Boustead Singapore is the latest group to be restored by Wong. Casting about for his next fix-it project, he became intrigued by the aging company, Singapore's second oldest of European origin, in part because of the storied history of the young English entrepreneur, Edward Boustead, who founded the company in 1828. At one time or another it was involved in tin, rubber, palm oil and shipping. It was an agent for insurance giant Lloyd's, as well as one of the first importers of such brands as Tide detergent, Nestlé condensed milk and Moët & Chandon champagne.
But by the 1970s the company was split into three groups, Boustead Plc. in the U.K., Boustead Holdings Bhd. in Malaysia and Boustead Singapore Ltd. The Singapore group got whatever was in Singapore, like shipping and insurance. In the next two decades manufacturing and engineering businesses were added but not much was doing well.
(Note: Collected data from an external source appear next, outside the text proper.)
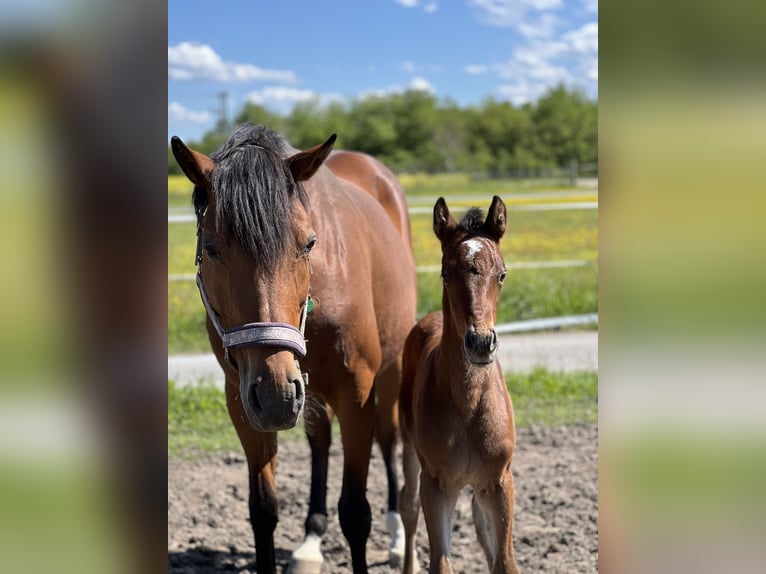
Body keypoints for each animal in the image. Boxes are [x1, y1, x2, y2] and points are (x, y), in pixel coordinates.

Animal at [171, 126, 416, 574]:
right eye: (211, 248)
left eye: (309, 243)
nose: (274, 394)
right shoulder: (242, 398)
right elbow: (263, 509)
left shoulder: (357, 392)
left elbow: (356, 512)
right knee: (320, 441)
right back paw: (311, 542)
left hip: (388, 370)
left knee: (389, 438)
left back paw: (395, 533)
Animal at [396, 198, 520, 574]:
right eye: (446, 273)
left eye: (502, 274)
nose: (480, 343)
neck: (468, 403)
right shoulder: (438, 485)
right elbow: (440, 561)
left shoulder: (499, 481)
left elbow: (505, 561)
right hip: (410, 448)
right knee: (407, 504)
By the time Wong came in, the company was left with "dribs and drabs." The most valuable part, he says, was a group that had the rights in Australia and parts of Asia to distribute ESRI mapping and spatial analysis software. Even that was making less than half a million Singapore dollars a year, one third of the company's profits.
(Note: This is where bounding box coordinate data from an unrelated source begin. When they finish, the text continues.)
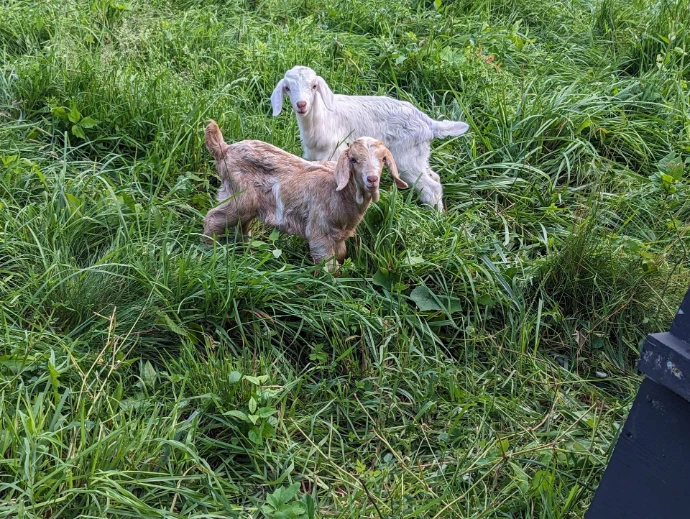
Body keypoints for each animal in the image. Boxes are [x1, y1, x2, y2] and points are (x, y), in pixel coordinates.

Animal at [203, 120, 408, 270]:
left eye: (383, 159)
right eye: (353, 160)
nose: (372, 179)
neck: (339, 193)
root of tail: (224, 150)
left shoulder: (338, 236)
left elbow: (341, 255)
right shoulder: (319, 233)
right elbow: (328, 266)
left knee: (242, 225)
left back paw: (248, 251)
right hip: (238, 197)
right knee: (214, 218)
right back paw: (208, 249)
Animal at [270, 65, 469, 211]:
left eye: (313, 86)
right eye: (287, 88)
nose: (301, 104)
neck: (322, 118)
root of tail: (429, 123)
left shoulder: (335, 152)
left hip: (406, 159)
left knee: (431, 187)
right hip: (419, 155)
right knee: (434, 177)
Wong gambled that the storied Boustead name was still worth something. His first thought was to develop Boustead into a food company much as he did QAF. He tried to buy a related food business, Australia's Defiance, 18 months after buying Boustead, but failed. The company got into the bread business under the Bonjour brand, a costly venture that helped push the company into the red.
Wong was forced to concede that his plans had failed, calling it "a difficult learning curve." So he started getting rid of noncore assets, a tough decision as it shrank the size of the group considerably. He closed the marketing and distribution businesses, which had been associated with Boustead for decades. He divested food, insurance and power generation groups.
He shifted Boustead into industrial engineering and infrastructure, establishing new businesses, including one in industrial heater engineering. He also bought existing outfits, such as Salcon, a water treatment company.
Boustead now has projects in 75 countries. One-third of its revenue comes from energy-related engineering, such as solid waste energy recovery, and another third from its division that builds industrial warehouses. Its ESRI distribution business makes up 15%.
Notable deals won in the past 13 months include a $212 million joint venture to construct a 1,164-home township in Libya, a $124 million contract to build a water infrastructure system in Libya and a $42 million bid to build Singapore FreePort, a high-security storage area.
Now that the turnaround is nearly complete, is Wong getting ready to retire or to move on again? He insists no, saying that he plans to finish his career at Boustead, where his two sons also work. Though he is an avid golfer, he says he is enjoying himself too much to give it up. "It isn't the money. I always thought I had a fair share," he says. "It is the fun of being able to do what I do, and to contribute to society."